A Cuba comunista imita Fidel, engana a plateia e espicha sua sobrevida, mesmo que a cada 20 minutos alguém anuncie que a ilha vai acabar, porque está escrito no cerimonial.

Se os cenaristas, videntes com doutorado, tivessem reputação, os cubanos teriam acabado com a de todos eles.

O economista brasileiro Wilson Cano está pedindo respostas para a mesma interrogação que se renova. Até onde irá a coesão social de Cuba, que aprendeu a socializar suas migalhas, agora que é ameaçada pela emergência da nova classe de trabalhadores dolarizados?

Cano escreveu Soberania e Política Econômica na América Latina (Unesp, 582 páginas), uma análise da crise na região. Cuba ficou no fim do livro, como a esfinge. O balanço, desde antes da revolução de 1959, é essencialmente econômico e ajuda a montar a pergunta que excita torcedores pró e contra o Cuba FC.

A ilha é um milagre que deveria ter acabado junto com o muro, em 1989. Entre 1989 e 1993, a economia encolheu 35%, o comércio externo, 75%, os salários perderam 75% do valor. Os cubanos repartiam o que havia sobrado de comida, luz, sabonete, gasolina, pasta de dente.

Os países do Leste consumiam 83% das exportações de Cuba, e só a União Soviética ficava com 70%. O fim do mundo comunista deixou Fidel sem subsídios e sem compradores e expôs a incompetência do centralismo e da burocracia para preparar o país para o desenlace.

Fidel começa então a abrir a economia a investimentos externos e a desestatizar a produção. Em 1992, acaba com o monopólio público do comércio exterior. A Constituição, que proibia a propriedade privada, abre exceção para a propriedade mista (privada e do Estado).

Em 1993, permite a “posse de divisas” (dólares) pela população e até a abertura de contas em moeda norte-americana. O trabalho por conta própria, com preços liberados, e as cooperativas são estimulados.

Em 1995, Fidel cria o Ministério para o Investimento Estrangeiro, e a economia é aberta inclusive a bancos, deixando de fora apenas a área militar, saúde e educação. A abertura atraiu mais de 350 grupos.

Os dólares do turismo e os enviados pelos cubanos que fugiram para Miami fazem com que 70% da população tenha acesso à moeda norte-americana e aos mercados paralelos de alimentos, roupas, bens duráveis. O resto só tem pesos e se submete ao racionamento dos armazéns subsidiados das libretas.

Esta é a interrogação de Wilson Cano, um economista de esquerda: o que será do socialismo, que pode estar gerando na própria recuperação as desigualdades do capitalismo?

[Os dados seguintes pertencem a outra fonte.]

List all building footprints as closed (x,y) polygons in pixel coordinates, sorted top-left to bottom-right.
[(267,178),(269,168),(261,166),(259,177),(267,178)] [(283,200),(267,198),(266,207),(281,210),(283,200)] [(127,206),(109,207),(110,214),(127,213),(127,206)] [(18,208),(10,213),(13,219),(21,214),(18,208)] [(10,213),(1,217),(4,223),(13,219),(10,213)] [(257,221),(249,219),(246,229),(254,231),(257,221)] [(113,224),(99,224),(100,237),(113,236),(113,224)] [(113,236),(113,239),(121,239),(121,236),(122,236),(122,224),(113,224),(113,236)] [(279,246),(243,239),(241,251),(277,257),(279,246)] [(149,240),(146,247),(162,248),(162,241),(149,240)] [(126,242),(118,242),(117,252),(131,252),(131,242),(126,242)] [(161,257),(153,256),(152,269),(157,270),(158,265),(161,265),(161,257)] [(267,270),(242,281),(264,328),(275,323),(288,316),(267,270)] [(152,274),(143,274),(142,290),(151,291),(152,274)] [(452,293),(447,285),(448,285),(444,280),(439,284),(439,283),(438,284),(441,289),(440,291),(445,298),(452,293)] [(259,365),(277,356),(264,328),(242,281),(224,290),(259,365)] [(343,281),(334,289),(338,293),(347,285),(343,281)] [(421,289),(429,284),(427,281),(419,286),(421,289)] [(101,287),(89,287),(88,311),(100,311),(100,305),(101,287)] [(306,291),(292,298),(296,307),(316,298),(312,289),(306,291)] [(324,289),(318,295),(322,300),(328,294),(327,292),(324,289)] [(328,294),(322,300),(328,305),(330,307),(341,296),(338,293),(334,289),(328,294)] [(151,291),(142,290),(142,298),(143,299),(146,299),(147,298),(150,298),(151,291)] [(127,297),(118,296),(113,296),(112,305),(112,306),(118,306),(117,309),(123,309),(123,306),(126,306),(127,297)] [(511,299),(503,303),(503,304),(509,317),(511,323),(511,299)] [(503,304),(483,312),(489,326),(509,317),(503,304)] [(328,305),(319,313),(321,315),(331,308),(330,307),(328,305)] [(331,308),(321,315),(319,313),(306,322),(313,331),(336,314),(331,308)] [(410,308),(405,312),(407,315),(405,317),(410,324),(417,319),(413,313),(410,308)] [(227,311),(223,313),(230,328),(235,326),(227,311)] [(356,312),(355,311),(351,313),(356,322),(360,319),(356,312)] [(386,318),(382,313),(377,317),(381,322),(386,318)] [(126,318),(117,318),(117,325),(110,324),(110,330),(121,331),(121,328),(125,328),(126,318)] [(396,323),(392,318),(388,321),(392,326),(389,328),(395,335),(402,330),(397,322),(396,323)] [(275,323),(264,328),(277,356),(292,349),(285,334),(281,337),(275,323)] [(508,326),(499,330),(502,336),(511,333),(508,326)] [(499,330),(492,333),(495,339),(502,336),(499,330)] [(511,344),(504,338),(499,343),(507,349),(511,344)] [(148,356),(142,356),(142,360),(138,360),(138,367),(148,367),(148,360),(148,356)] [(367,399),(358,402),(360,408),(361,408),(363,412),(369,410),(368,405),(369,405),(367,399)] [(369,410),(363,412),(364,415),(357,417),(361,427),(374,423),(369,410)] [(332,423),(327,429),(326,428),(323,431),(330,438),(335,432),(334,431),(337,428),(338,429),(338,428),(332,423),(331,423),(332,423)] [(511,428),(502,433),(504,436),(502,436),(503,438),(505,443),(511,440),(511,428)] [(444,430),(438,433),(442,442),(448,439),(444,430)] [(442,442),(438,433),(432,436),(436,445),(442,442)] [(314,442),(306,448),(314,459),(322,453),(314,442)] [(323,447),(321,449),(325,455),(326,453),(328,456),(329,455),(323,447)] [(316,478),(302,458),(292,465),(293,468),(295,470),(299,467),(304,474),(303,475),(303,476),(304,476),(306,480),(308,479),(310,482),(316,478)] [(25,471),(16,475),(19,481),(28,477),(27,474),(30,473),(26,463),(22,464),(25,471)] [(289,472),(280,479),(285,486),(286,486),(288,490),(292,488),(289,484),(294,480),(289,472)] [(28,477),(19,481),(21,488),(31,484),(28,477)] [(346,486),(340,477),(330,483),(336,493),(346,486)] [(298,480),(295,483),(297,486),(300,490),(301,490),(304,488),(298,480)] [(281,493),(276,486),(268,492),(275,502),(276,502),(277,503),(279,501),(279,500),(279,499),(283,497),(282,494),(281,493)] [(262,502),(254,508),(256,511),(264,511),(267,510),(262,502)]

Fidel, agora engravatado e amigo de João Paulo II, virou mago do empreendedorismo? Fidel é o ditador que Fujimori, Stroessner, Pinochet, Yeltsin, Médici e alguns democratas gostariam de ter sido quando crescessem.

Estariam livres dos dissidentes, expostos como os mafiosos da Flórida, e teriam gente com dentes bonitos, crianças na escola, SUS que funciona, medalhas na Olimpíada e a cúmplice vitalidade daqueles velhinhos músicos do filme Buena Vista Social Club, de Wim Wenders.

O povo cubano seria um resignado que se realimenta do civismo contra o embargo americano e assim suporta a ditadura? Isso explica os milagres de uma ilha primitiva? O que será do mundo sem os discursos de Fidel? O que será de socialistas, anticomunistas, gremistas e colorados sem a Cuba com a cara que tem hoje?